Citing a piece of advice that he got from producer Harvey Weinstein about “getting a second bite of the apple,” Smith went on to praise the strengths of his peers. “Bay can make you believe two cars can fight,” he said. “Scorsese can drop you into a believable world of gangsters, and Tarantino can do the cinema of cool. … My only directorial superpower is that I will come out after the movie and explain.”
A fan asked whether the audience would ever see a movie written by Smith but directed by someone else, using Christopher Nolan as an example. Smith stopped the question, joking that “somewhere Chris Nolan was just hit with … a grave disturbance in the Force.” He added, however, that “If I feel the need to write a screenplay that needs to be made I will absolutely give it to someone else.”
Complimented on his hockey jersey, Smith said that “these Edmonton Oilers colors for me have been insanely lucky.” He explained that his producing partner Malcom Ingram had purchased “the seven shirts of Edmonton” after Smith “got into it with Sears Canada.” He said they “feel lucky to him,” but expressed suspicions after Ingram’s ongoing success after one of the shirts went missing.
The hockey talk dovetailed into discussion of Hit Somebody.

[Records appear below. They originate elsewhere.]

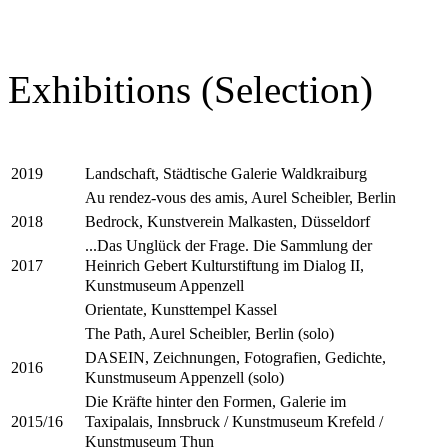
Exhibitions (Selection)
Landschaft, Städtische Galerie Waldkraiburg
2019
Au rendez-vous des amis, Aurel Scheibler, Berlin
Bedrock, Kunstverein Malkasten, Düsseldorf
2018
...Das Unglück der Frage. Die Sammlung der
Heinrich Gebert Kulturstiftung im Dialog II,
2017
Kunstmuseum Appenzell
Orientate, Kunsttempel Kassel
The Path, Aurel Scheibler, Berlin (solo)
DASEIN, Zeichnungen, Fotografien, Gedichte,
2016
Kunstmuseum Appenzell (solo)
Die Kräfte hinter den Formen, Galerie im
Taxipalais, Innsbruck / Kunstmuseum Krefeld /
2015/16
Kunstmuseum Thun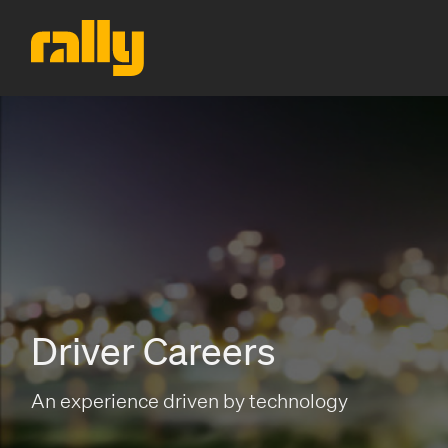
Driver Careers
An experience driven by technology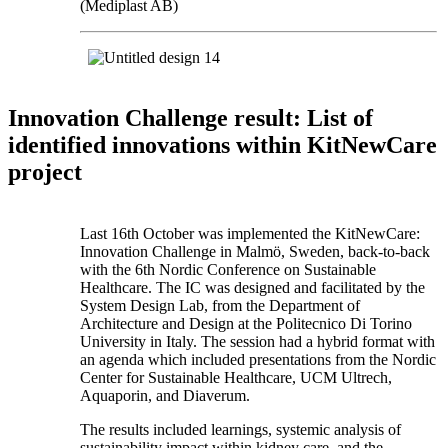
(Mediplast AB)
Innovation Challenge result: List of
identified innovations within KitNewCare
project
Last 16th October was implemented the KitNewCare:
Innovation Challenge in Malmö, Sweden, back-to-back
with the 6th Nordic Conference on Sustainable
Healthcare. The IC was designed and facilitated by the
System Design Lab, from the Department of
Architecture and Design at the Politecnico Di Torino
University in Italy. The session had a hybrid format with
an agenda which included presentations from the Nordic
Center for Sustainable Healthcare, UCM Ultrech,
Aquaporin, and Diaverum.
The results included learnings, systemic analysis of
sustainability impact within kidney care, and the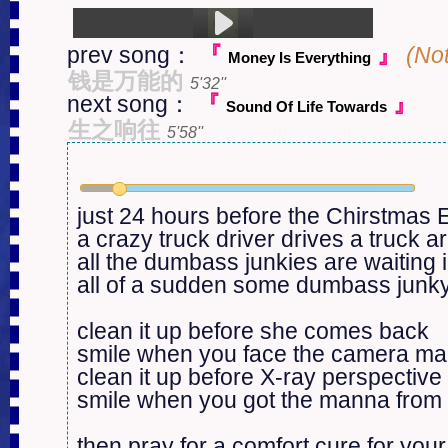
prev song：
『
』
(No
Money Is Everything
1.Kill Rock Stars (3:08)
钱是万能的
5'32''
next song：
『
』
Sound Of Life Towards
生之响往
5'58''
just 24 hours before the Chirstmas E
a crazy truck driver drives a truck ar
all the dumbass junkies are waiting in
all of a sudden some dumbass junky 
clean it up before she comes back

smile when you face the camera ma
clean it up before X-ray perspective
smile when you got the manna from
then pray for a comfort cure for you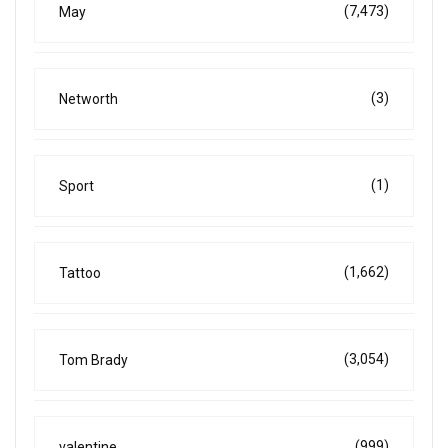
(7,473)
May
(3)
Networth
(1)
Sport
(1,662)
Tattoo
(3,054)
Tom Brady
(999)
valentine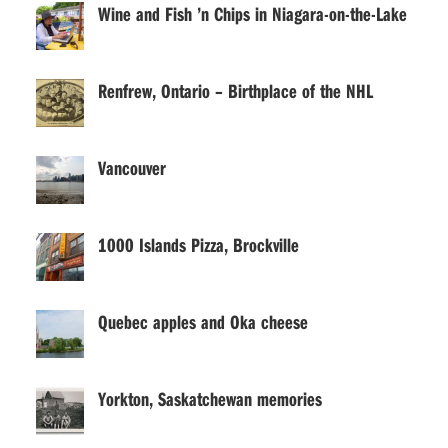
Wine and Fish ’n Chips in Niagara-on-the-Lake
Renfrew, Ontario – Birthplace of the NHL
Vancouver
1000 Islands Pizza, Brockville
Quebec apples and Oka cheese
Yorkton, Saskatchewan memories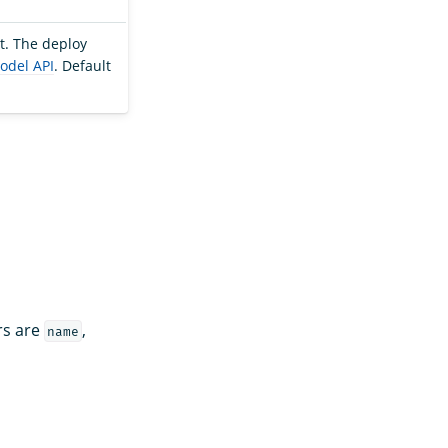
t. The deploy
odel API
. Default
rs are
,
name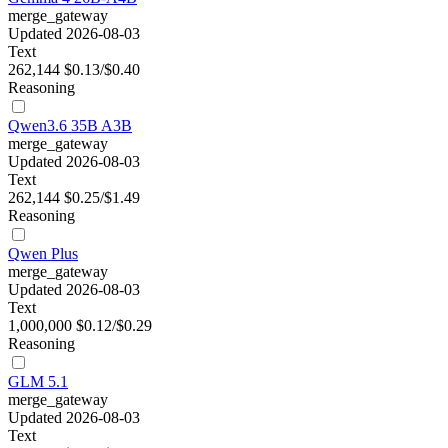
merge_gateway
Updated 2026-08-03
Text
262,144
$0.13/$0.40
Reasoning
Qwen3.6 35B A3B
merge_gateway
Updated 2026-08-03
Text
262,144
$0.25/$1.49
Reasoning
Qwen Plus
merge_gateway
Updated 2026-08-03
Text
1,000,000
$0.12/$0.29
Reasoning
GLM 5.1
merge_gateway
Updated 2026-08-03
Text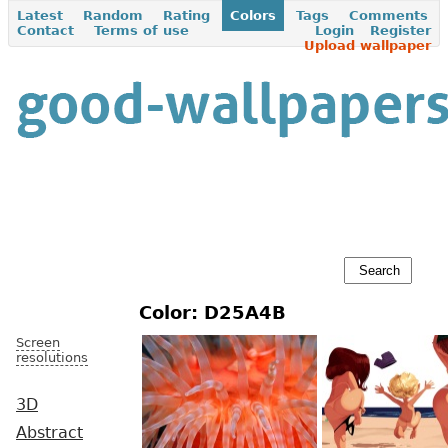
Latest
Random
Rating
Colors
Tags
Comments
Contact
Terms of use
Login
Register
Upload wallpaper
Color: D25A4B
Screen
resolutions
3D
Abstract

He said that securing the rights to the song from songwriter Mitch Albom was predicated on Smith “not making fun of hockey … and shooting in Detroit.” He said that he’s more than halfway finished with the script, which he described as “the Forrest Gump of hockey … and more so about Canada.” Smith said he is so determined to use his previous co-stars in this movie that he has written Alan Rickman, and is even “writing Alan Rickman’s name .. .in place of the word ‘Narrator.’” Smith also revealed that this fall he intends to “publish the script online, with actor suggestions for the reader.”
Toward the end of the panel Smith finally realized a notice printed on the back of the placeholder bearing his name that cautioned “some of the attendees may be under 18 … and to watch the language.” Smith laughed, saying “any kids here just learned a shit-ton.”